Despite Simpson’s acquittal of double-murder, the LAPD still considers the 1994 murders of Nicole Brown Simpson and Ronald Goldman an open case, Neiman said.

The case is not considered closed until there is a conviction, he said.

However, because of double-jeopardy prohibitions, “we could not charge Mr. Simpson with the homicides …,” Neiman said.

Forensic experts will try to determine if this “evidence is in fact evidence or its just a facsimile or a made up story …,” Neiman said.

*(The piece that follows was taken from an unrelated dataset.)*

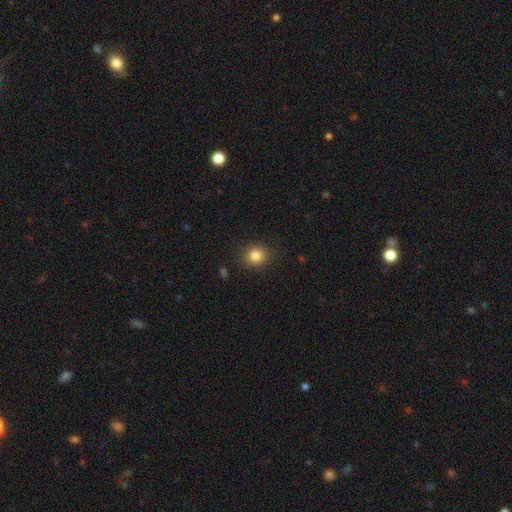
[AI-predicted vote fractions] Smooth or featured: smooth — 83% (star or artifact — 11%)
How rounded: round — 79% (in between — 20%)
Merging: none — 89% (minor disturbance — 8%)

He added that “the whole story … (may) be bogus from the get-go.”

The knife reportedly was found in the late 1990s at the former Rockingham Avenue estate in Brentwood of Simpson, about the time the home there was demolished, Neiman said.

The finder of the knife, described as a construction worker, turned it over to either an off-duty or retired LAPD motorcycle officer, who was working as a security officer on “a movie job,” Neiman said.

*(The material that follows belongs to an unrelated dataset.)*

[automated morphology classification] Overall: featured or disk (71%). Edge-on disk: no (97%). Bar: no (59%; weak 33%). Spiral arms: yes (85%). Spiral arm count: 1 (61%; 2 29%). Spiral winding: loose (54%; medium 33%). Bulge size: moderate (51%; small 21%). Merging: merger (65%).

The officer, whom he declined to identify, kept the knife until recently, when he turned it over to Los Angeles police, Neiman said.

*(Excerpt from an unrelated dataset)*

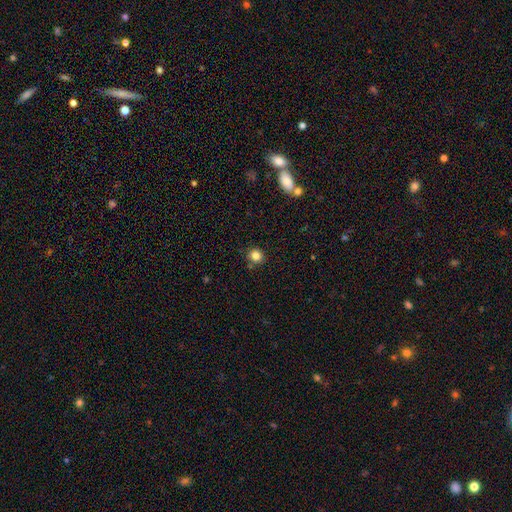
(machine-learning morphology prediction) Smooth or featured? smooth (83%)
How rounded? round (88%)
Merging? none (83%)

“I was really surprised … it was quite a shock,” Neiman said.

Neiman declined to reveal many details of the discovery of the knife, repeatedly citing the fact that there is an open homicide investigation in progress.

Neiman said it was unclear if homicide detectives would go back to the property to investigate further because construction has taken place in the years since the demolition.

And Neiman said investigators want to know the identity of the person who allegedly found the knife. He urged that person — or anyone knowing the identity of that person — to call police.